Problem 1:
According to the column about iPhone apps, which two apps took the places of Apple's Messages and Notes on the home screen?

Passage provided:
I’ve been keeping my eyes, almost obsessively, on all the new iPhone OS 3.0 apps out there. I’ve especially been looking for push apps. I’ll give you the lowdown on the particular Push apps I consider worthy of download later in this column.
But first, I want to talk to you about a problem I’m having.
I upgraded my iPhone from original to 3GS last week and was sad to see my trusted iPhone die the death of deactivation. The feeling was quickly replaced by that smug pride I know most iPhone users have when they know they have the latest and greatest.
So I looked at my 3GS with wonder as I explored the hundreds of new and updated 3.0 apps to roll out over the last couple weeks. I’m super excited that I finally put a Push-enabled chat app on my home screen. I got rid of Apple’s Messages and Notes apps and put Textfree Unlimited and Evernote in their places.
Somehow I still feel empty.
An unsettling feeling has set in. Filling my new iPhone with apps has become a stressful and upsetting experience. In particular, the need to fill out my home screen apps now borders on the obsessive-compulsive.

Dataset records:
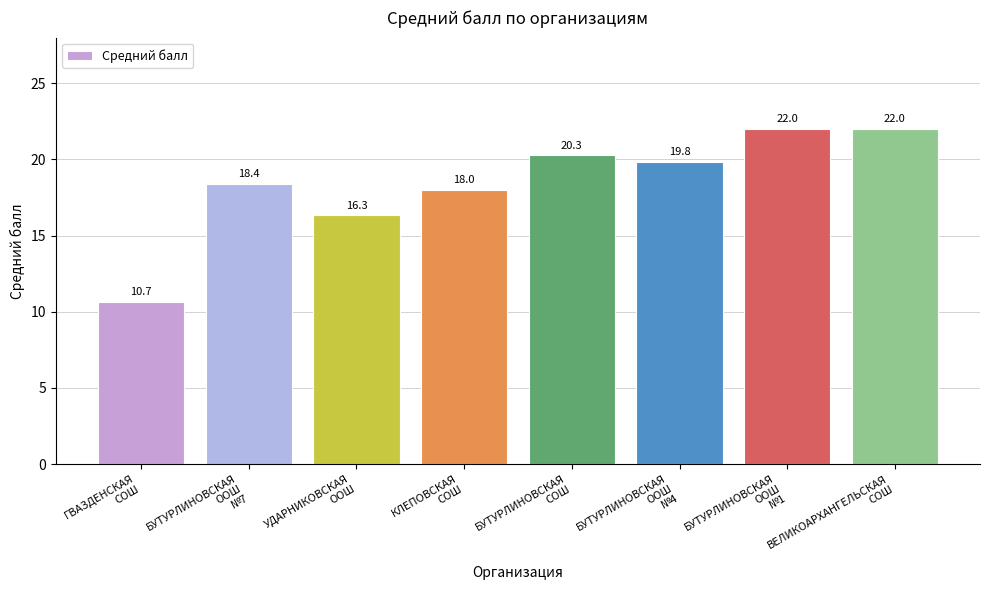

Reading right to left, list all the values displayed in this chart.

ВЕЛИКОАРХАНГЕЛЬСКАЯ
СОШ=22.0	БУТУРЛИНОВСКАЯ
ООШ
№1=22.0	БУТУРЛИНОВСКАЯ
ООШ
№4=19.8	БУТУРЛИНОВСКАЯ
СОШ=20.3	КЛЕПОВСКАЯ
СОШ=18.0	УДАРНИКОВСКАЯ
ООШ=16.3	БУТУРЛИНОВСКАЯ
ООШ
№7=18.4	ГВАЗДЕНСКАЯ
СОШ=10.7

--

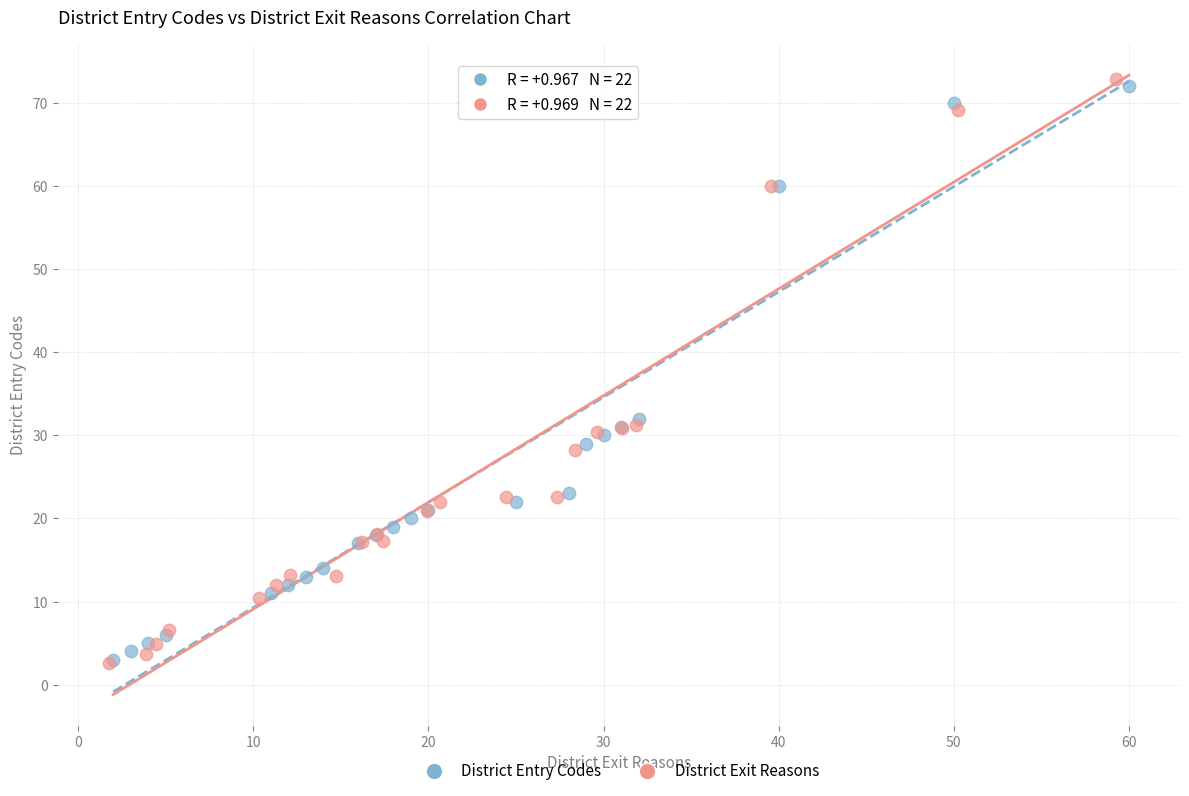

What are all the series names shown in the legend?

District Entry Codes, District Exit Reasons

Problem 2:
From the rows, retype the lines that begin at the line containing "What are all" and stop after the line containing "District Entry Codes, District Exit Reasons".

Written response 1:
Textfree Unlimited and Evernote.

Written response 2:
What are all the series names shown in the legend?

District Entry Codes, District Exit Reasons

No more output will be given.